Every entry that follows should be written out again exactly.

··········

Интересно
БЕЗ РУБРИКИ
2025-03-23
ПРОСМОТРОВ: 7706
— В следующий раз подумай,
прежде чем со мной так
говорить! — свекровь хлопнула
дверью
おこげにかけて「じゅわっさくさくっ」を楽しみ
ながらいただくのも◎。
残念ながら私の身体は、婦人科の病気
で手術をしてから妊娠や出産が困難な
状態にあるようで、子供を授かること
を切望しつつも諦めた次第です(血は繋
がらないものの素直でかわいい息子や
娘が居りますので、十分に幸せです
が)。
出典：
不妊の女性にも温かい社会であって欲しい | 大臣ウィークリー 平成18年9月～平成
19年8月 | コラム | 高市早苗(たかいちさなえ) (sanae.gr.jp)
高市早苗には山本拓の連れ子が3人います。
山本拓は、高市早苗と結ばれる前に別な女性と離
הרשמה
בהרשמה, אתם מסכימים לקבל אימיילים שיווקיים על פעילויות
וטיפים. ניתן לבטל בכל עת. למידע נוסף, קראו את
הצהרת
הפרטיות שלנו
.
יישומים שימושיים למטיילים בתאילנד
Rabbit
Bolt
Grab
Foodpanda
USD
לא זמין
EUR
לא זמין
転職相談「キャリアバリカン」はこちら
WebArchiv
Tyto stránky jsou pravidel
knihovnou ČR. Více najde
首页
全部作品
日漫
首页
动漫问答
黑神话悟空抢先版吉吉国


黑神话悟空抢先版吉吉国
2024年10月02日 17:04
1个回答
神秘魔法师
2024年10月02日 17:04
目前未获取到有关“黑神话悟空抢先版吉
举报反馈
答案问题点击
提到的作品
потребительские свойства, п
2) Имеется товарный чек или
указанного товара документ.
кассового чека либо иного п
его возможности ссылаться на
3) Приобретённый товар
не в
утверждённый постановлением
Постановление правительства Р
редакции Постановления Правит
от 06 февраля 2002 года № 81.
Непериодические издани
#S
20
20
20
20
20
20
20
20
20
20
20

··········

Exercise response >>
Интересно
БЕЗ РУБРИКИ
2025-03-23
ПРОСМОТРОВ: 7706
— В следующий раз подумай,
прежде чем со мной так
говорить! — свекровь хлопнула
дверью
おこげにかけて「じゅわっさくさくっ」を楽しみ
ながらいただくのも◎。
残念ながら私の身体は、婦人科の病気
で手術をしてから妊娠や出産が困難な
状態にあるようで、子供を授かること
を切望しつつも諦めた次第です(血は繋
がらないものの素直でかわいい息子や
娘が居りますので、十分に幸せです
が)。
出典：
不妊の女性にも温かい社会であって欲しい | 大臣ウィークリー 平成18年9月～平成
19年8月 | コラム | 高市早苗(たかいちさなえ) (sanae.gr.jp)
高市早苗には山本拓の連れ子が3人います。
山本拓は、高市早苗と結ばれる前に別な女性と離
הרשמה
בהרשמה, אתם מסכימים לקבל אימיילים שיווקיים על פעילויות
וטיפים. ניתן לבטל בכל עת. למידע נוסף, קראו את
הצהרת
הפרטיות שלנו
.
יישומים שימושיים למטיילים בתאילנד
Rabbit
Bolt
Grab
Foodpanda
USD
לא זמין
EUR
לא זמין
転職相談「キャリアバリカン」はこちら
WebArchiv
Tyto stránky jsou pravidel
knihovnou ČR. Více najde
首页
全部作品
日漫
首页
动漫问答
黑神话悟空抢先版吉吉国


黑神话悟空抢先版吉吉国
2024年10月02日 17:04
1个回答
神秘魔法师
2024年10月02日 17:04
目前未获取到有关“黑神话悟空抢先版吉
举报反馈
答案问题点击
提到的作品
потребительские свойства, п
2) Имеется товарный чек или
указанного товара документ.
кассового чека либо иного п
его возможности ссылаться на
3) Приобретённый товар
не в
утверждённый постановлением
Постановление правительства Р
редакции Постановления Правит
от 06 февраля 2002 года № 81.
Непериодические издани
#S
20
20
20
20
20
20
20
20
20
20
20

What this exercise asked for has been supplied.